Privernum is described by Livy as a flourishing Volscian site, which was conquered and destroyed by the Romans in the late 4th century BC. The Appian Way passed nearby. The town recovered under the Roman rule, but disappeared after the fall of the Western Roman Empire, probably destroyed by Saracen attacks.

Researchers studying the concrete used in Privernum concluded that the use of quicklime made ancient Roman concrete more durable than its modern counterpart.

It was later a minor center of the Papal States, to which it belonged until the capture of Rome in 1870.

== Main sights ==

Nearby is the Abbey of Fossanova, which is where the town's patron saint, St. Thomas Aquinas died on 7 March 1274.

Other churches include:
- Santa Maria Assunta (former Cathedral), consecrated by Pope Lucius II in 1183. It houses a panel of the Madonna d'Agosto and St. Thomas's skull.
- San Benedetto, built by the Benedictines from the 7th century AD; it includes 13th and 16th centuries frescoes
- San Giovanni Evangelista (c. 9th century, rebuilt in the 13th century).

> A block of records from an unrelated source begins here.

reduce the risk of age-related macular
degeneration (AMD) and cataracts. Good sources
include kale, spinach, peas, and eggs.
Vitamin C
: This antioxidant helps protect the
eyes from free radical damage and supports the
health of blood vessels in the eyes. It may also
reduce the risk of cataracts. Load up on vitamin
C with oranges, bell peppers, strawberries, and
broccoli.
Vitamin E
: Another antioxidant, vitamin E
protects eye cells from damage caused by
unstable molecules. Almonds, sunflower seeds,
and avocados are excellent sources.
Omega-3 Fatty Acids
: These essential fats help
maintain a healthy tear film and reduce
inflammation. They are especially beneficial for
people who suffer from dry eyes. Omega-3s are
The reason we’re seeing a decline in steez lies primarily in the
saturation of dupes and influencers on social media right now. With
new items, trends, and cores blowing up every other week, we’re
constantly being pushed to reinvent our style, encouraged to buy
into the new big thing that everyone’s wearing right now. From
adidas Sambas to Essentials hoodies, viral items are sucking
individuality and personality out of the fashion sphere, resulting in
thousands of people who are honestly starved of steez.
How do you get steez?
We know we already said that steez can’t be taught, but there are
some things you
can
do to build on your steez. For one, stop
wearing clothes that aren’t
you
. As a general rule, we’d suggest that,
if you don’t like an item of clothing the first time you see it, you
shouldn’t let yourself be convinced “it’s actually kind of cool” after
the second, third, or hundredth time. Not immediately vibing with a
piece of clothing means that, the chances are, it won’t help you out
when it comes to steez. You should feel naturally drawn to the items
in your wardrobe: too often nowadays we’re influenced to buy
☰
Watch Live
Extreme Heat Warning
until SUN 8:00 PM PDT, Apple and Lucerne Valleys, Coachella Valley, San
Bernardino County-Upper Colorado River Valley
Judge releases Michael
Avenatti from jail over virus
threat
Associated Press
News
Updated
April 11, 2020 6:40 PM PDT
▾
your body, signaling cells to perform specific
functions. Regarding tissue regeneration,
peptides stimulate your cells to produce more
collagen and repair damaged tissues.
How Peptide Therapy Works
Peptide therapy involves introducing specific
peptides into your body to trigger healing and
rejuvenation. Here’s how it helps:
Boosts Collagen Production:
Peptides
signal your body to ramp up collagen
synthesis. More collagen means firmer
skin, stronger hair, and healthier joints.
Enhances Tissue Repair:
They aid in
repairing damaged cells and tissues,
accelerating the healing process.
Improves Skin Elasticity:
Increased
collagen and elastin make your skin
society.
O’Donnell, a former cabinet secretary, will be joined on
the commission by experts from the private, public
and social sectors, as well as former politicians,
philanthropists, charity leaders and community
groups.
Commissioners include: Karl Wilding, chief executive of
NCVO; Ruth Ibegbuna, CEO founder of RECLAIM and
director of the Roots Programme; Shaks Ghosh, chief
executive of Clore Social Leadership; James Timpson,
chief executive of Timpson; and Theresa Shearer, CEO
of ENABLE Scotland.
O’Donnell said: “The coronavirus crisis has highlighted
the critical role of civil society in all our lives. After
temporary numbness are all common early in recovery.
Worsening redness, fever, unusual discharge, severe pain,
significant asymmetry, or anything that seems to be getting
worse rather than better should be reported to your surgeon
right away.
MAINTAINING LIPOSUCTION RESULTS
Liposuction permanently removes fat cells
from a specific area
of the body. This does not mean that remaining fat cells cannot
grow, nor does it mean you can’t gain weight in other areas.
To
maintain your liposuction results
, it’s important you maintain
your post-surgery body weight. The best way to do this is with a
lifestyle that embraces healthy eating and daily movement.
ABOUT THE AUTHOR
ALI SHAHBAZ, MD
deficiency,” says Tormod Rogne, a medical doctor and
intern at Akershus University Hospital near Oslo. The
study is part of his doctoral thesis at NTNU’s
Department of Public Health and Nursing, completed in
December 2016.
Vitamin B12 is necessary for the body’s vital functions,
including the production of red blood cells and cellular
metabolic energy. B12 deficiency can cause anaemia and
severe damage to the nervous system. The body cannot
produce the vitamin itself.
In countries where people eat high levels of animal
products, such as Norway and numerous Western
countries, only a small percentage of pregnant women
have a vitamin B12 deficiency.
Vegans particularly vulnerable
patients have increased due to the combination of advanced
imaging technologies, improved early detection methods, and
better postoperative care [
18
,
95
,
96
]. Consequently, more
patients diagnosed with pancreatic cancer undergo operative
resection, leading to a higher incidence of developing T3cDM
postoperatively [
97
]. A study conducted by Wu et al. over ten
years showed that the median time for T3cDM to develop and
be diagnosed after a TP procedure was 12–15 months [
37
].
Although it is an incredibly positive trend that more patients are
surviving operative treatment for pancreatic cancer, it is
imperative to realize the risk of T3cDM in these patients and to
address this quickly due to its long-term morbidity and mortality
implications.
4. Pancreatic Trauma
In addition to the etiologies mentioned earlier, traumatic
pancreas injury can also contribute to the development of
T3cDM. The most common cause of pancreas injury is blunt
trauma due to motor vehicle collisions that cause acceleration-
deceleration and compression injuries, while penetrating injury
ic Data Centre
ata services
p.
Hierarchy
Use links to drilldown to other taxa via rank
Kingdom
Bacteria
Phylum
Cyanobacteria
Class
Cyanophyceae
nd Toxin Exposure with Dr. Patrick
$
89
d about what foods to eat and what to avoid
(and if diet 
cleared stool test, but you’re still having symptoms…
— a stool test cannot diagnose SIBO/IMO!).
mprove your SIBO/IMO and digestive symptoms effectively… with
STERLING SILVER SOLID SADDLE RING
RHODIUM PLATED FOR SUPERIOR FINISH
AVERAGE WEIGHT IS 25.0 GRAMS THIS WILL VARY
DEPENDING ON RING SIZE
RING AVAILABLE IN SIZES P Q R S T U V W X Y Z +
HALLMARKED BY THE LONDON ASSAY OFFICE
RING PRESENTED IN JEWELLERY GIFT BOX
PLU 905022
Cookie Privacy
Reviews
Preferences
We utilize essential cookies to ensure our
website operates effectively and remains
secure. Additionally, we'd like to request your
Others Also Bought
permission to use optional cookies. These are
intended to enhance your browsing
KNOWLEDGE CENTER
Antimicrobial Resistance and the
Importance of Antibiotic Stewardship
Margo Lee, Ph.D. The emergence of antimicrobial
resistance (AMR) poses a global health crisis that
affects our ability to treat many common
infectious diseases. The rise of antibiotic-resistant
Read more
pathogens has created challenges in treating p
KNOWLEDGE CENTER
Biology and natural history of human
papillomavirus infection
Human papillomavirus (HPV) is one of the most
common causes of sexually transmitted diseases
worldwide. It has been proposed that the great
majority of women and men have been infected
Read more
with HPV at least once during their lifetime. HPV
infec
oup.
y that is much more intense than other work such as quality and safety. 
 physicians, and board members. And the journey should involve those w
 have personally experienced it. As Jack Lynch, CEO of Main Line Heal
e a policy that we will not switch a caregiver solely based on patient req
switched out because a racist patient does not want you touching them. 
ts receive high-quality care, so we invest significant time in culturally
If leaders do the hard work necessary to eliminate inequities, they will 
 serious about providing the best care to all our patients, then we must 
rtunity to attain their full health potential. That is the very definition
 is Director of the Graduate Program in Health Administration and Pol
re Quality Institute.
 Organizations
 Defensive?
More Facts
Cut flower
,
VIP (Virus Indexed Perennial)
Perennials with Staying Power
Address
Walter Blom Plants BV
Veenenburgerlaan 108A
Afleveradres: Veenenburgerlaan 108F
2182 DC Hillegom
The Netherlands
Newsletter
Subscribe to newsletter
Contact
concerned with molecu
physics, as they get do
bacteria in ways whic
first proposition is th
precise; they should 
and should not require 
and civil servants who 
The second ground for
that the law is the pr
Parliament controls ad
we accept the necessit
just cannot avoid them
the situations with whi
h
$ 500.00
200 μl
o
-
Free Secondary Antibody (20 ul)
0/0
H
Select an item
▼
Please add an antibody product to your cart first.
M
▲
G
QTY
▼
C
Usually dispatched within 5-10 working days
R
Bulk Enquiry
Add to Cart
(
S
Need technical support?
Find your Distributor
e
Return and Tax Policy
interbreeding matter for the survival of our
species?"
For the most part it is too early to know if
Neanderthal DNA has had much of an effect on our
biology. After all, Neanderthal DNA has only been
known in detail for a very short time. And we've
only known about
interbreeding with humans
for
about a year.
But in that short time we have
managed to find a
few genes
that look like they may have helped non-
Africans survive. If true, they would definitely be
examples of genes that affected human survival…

It has 13th-15th century frescoes, including stories of St. Catherine (14th century), a Madonna with Child (15th century)
- San Tommaso d'Aquino (13th century)
- San Nicola (13th century)

Lay buildings include the Villa Gallio, a residence of Cardinal Bartolomeo Gallio, the Communal Palace (13th century), with the Dolphin Fountain by Giuseppe Olivieri and the Porta San Marco and Porta Posterola, the only remains of the seven gates once giving access to Priverno. Remains of the old Privernum are outside the town, including parts of the walls, baths, three patrician houses and a temple. Here a colossal statue of Tiberius (now in the Vatican Museum) was found in the late 18th century.